═════ Given data ═════

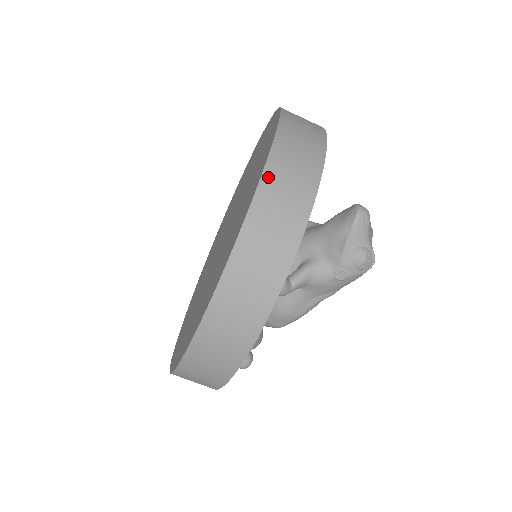
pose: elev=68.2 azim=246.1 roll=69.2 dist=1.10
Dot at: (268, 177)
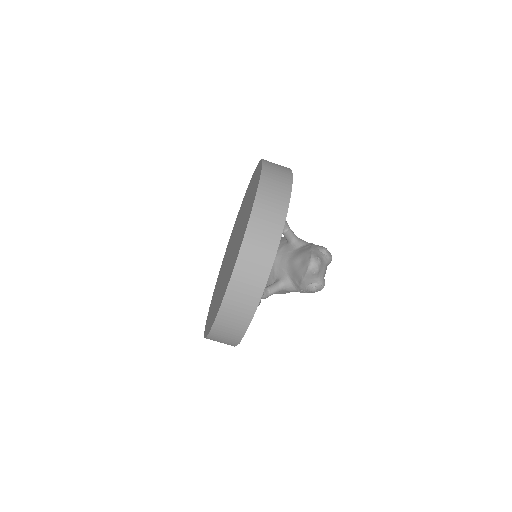
Dot at: (232, 286)
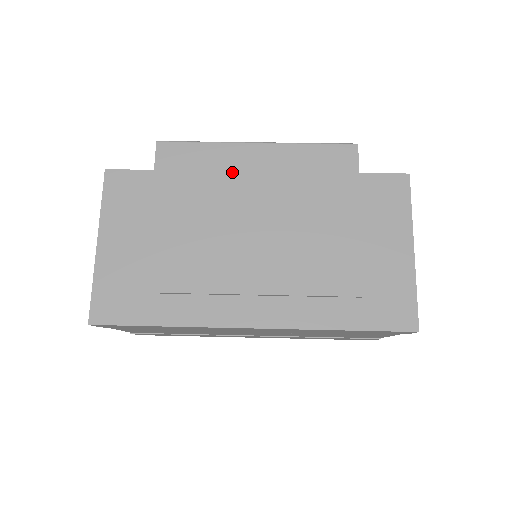
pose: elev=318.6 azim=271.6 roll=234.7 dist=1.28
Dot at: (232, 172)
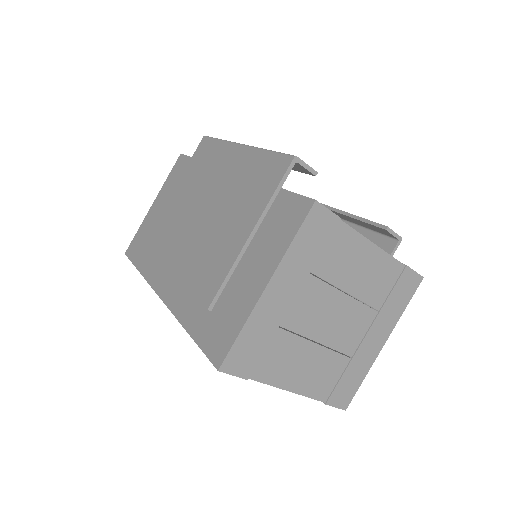
Dot at: (217, 168)
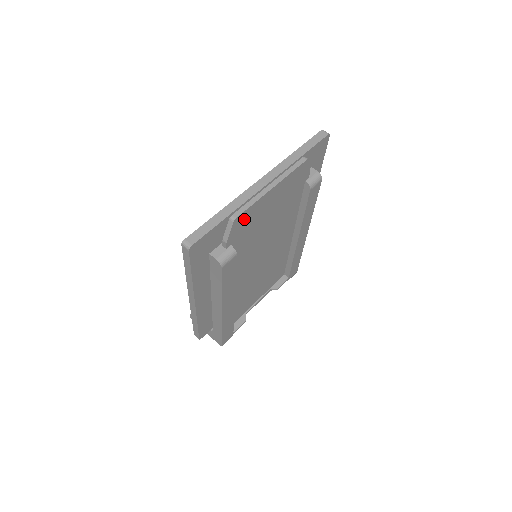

═════

Task instructions: Write out every line of the items above again, word for word, leaving out the pictures.

Task solution:
pose: elev=68.2 azim=246.1 roll=69.2 dist=1.10
Dot at: (268, 177)
Dot at: (232, 286)
pose: elev=318.6 azim=271.6 roll=234.7 dist=1.28
Dot at: (232, 172)
Dot at: (217, 168)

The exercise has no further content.